Mid-cap stocks and the related ETFs often go overlooked compared to large- and small-caps. However, mid-caps have stellar long-term track records and some offer the potential for increased dividend income.
The WisdomTree U.S. MidCap Dividend Fund (NYSEARCA: DON) is one of the more venerable names among mid-cap dividend ETFs. Unlike other dividend-paying stock ETFs, DON weights components based on the total dollar amount of dividends paid as opposed to others that weight components based on yield percentage.

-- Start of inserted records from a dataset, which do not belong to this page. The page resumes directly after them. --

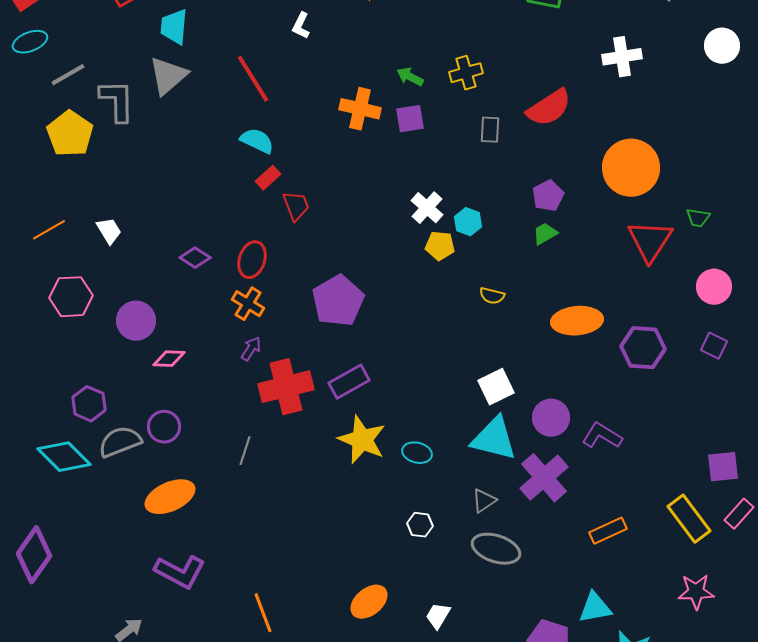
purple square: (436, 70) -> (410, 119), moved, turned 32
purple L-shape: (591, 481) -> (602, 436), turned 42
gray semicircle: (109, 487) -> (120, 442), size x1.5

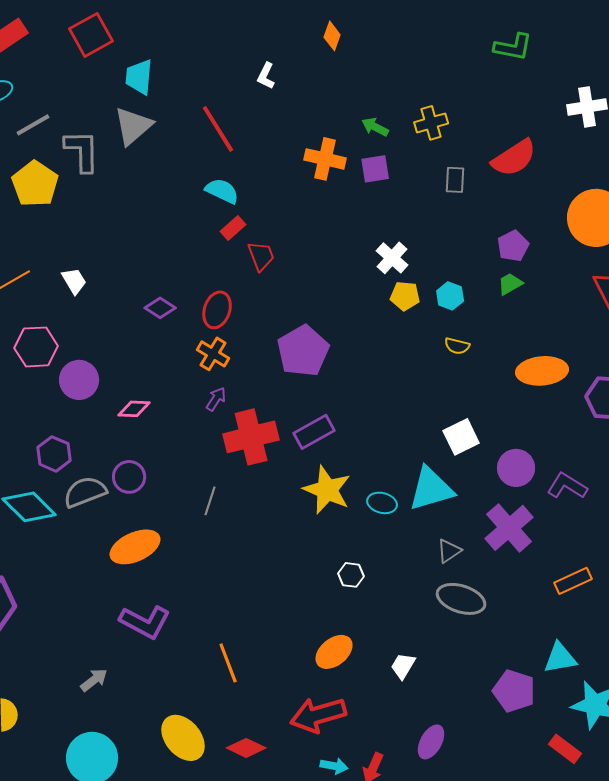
cyan hexagon: (468, 222) -> (450, 296), moved
purple circle: (136, 321) -> (79, 380), moved
cyan triangle: (494, 439) -> (431, 489), moved, turned -30
white hexagon: (420, 525) -> (351, 575), moved

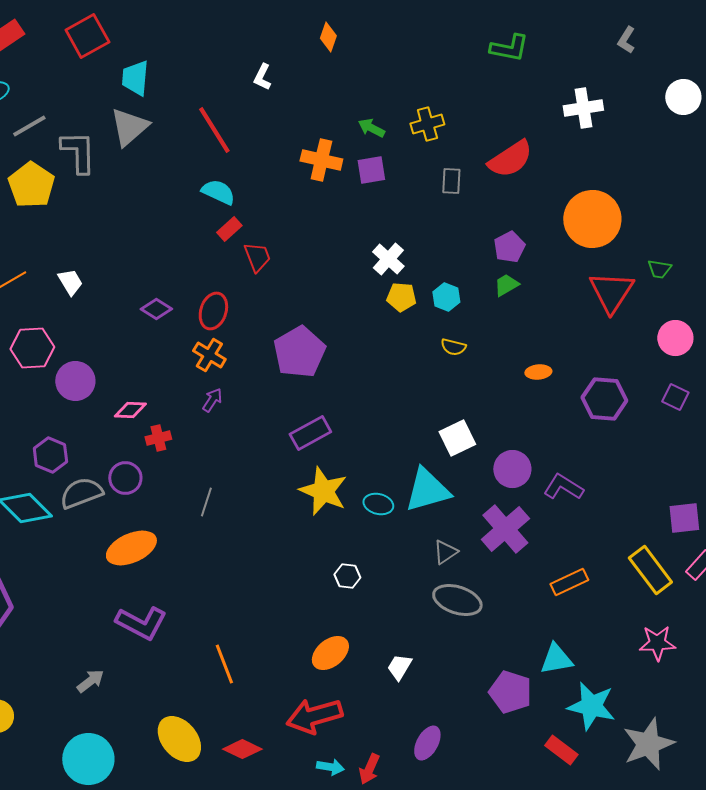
orange ellipse: (542, 371) -> (538, 372), size x0.5
red cross: (251, 437) -> (158, 438), moved, size x0.5

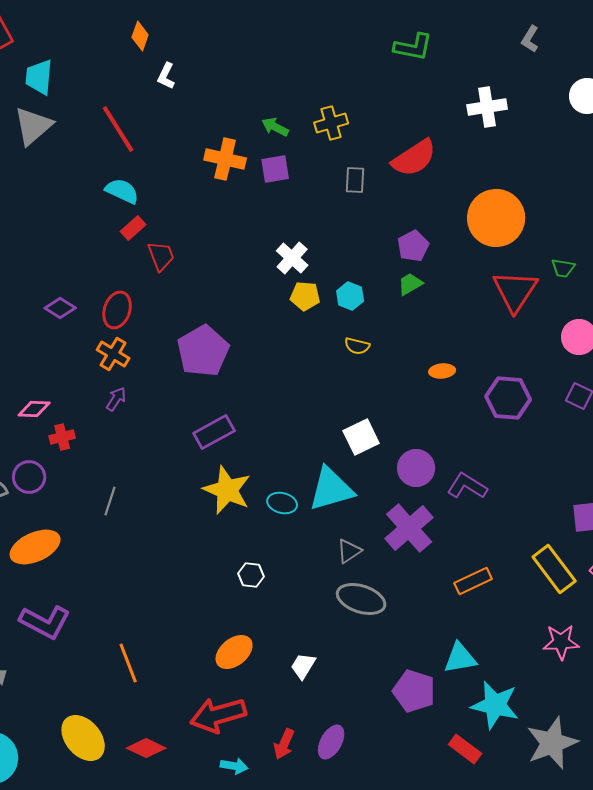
orange diamond: (328, 37) -> (140, 36), moved
red arrow: (369, 769) -> (284, 744), moved

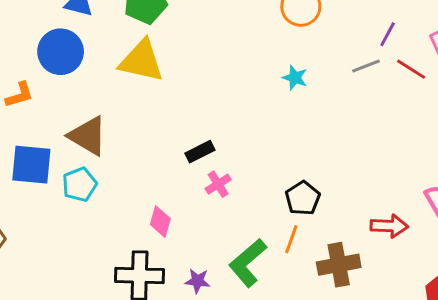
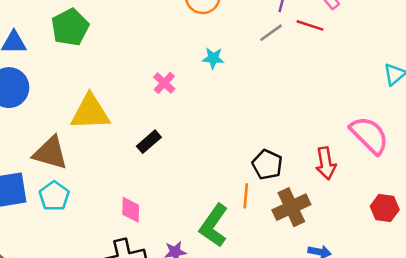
yellow triangle: (142, 61) -> (90, 112), moved
pink cross: (218, 184) -> (164, 83), moved
black pentagon: (303, 198) -> (267, 165), moved
red arrow: (389, 226) -> (326, 163), turned 92

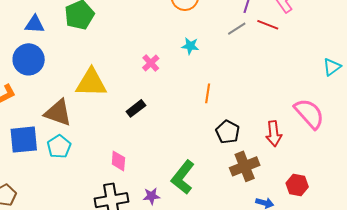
orange line: (246, 196) -> (208, 93), moved
red hexagon: (385, 208) -> (297, 185), moved

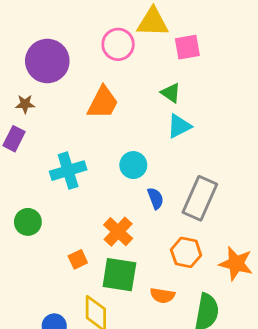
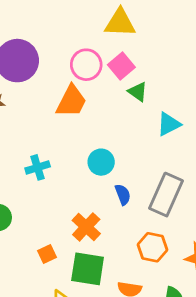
pink circle: (118, 44) -> (86, 65), moved
pink square: (187, 47) -> (121, 66), moved, turned -30
cyan triangle: (179, 126) -> (169, 124), moved
cyan cross: (68, 171) -> (38, 167), size x0.7

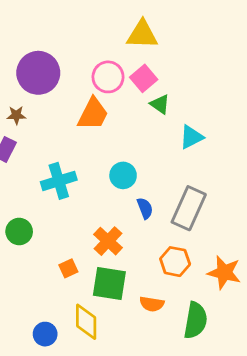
cyan cross: (38, 167) -> (59, 181), size x1.4

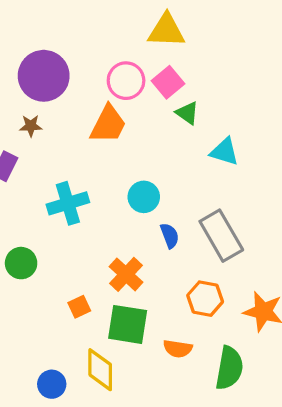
brown star: (16, 115) -> (31, 126), moved
cyan triangle: (191, 137) -> (224, 152), turned 44
gray rectangle: (189, 208) -> (221, 236), turned -54

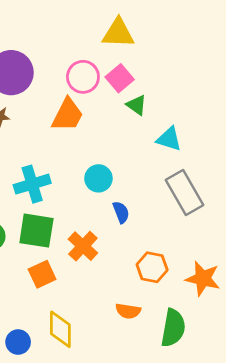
gray rectangle: (221, 236) -> (185, 193), moved
orange square: (79, 307) -> (42, 274), size x1.4
green square: (128, 324) -> (36, 231), moved

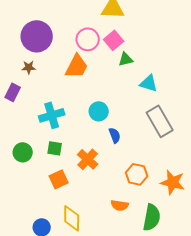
green triangle: (137, 105) -> (126, 59), turned -49
green square: (36, 231) -> (55, 148), size x0.6

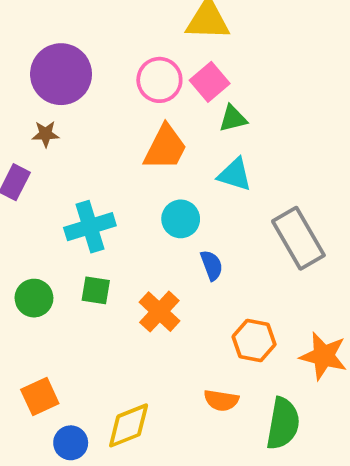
orange trapezoid: (77, 66) -> (165, 147), moved
cyan triangle: (149, 83) -> (235, 175), moved
orange square: (59, 179) -> (40, 396), moved
yellow diamond: (72, 218) -> (129, 425), turned 68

DON, which recently turned 12 years old, tracks the WisdomTree U.S. MidCap Dividend Index. That benchmark is “dividend weighted annually to reflect the proportionate share of the aggregate cash dividends each component company is projected to pay in the coming year, based on the most recently declared dividend per share,” according to WisdomTree.
DON’s “approach balances firm size (larger companies tend to make higher aggregate dividend payments) against yield. When it rebalances back to its target dividend weightings each December, the fund adds to stocks that have become cheaper relative to their dividends and trims positions that have become more expensive,” according to Morningstar.
Mid-cap companies are slightly more diversified than their small-cap peers, which allows many mid-sized companies to generate more consistent revenue and cash flow, along with providing more stable stock prices. Additionally, they are not so big that their size would slow down growth.
DON’s underlying index, which is home to nearly 400 stocks, has a trailing 12-month dividend yield of 2.96%. The S&P MidCap 400 Index has a dividend yield of just 1.25%.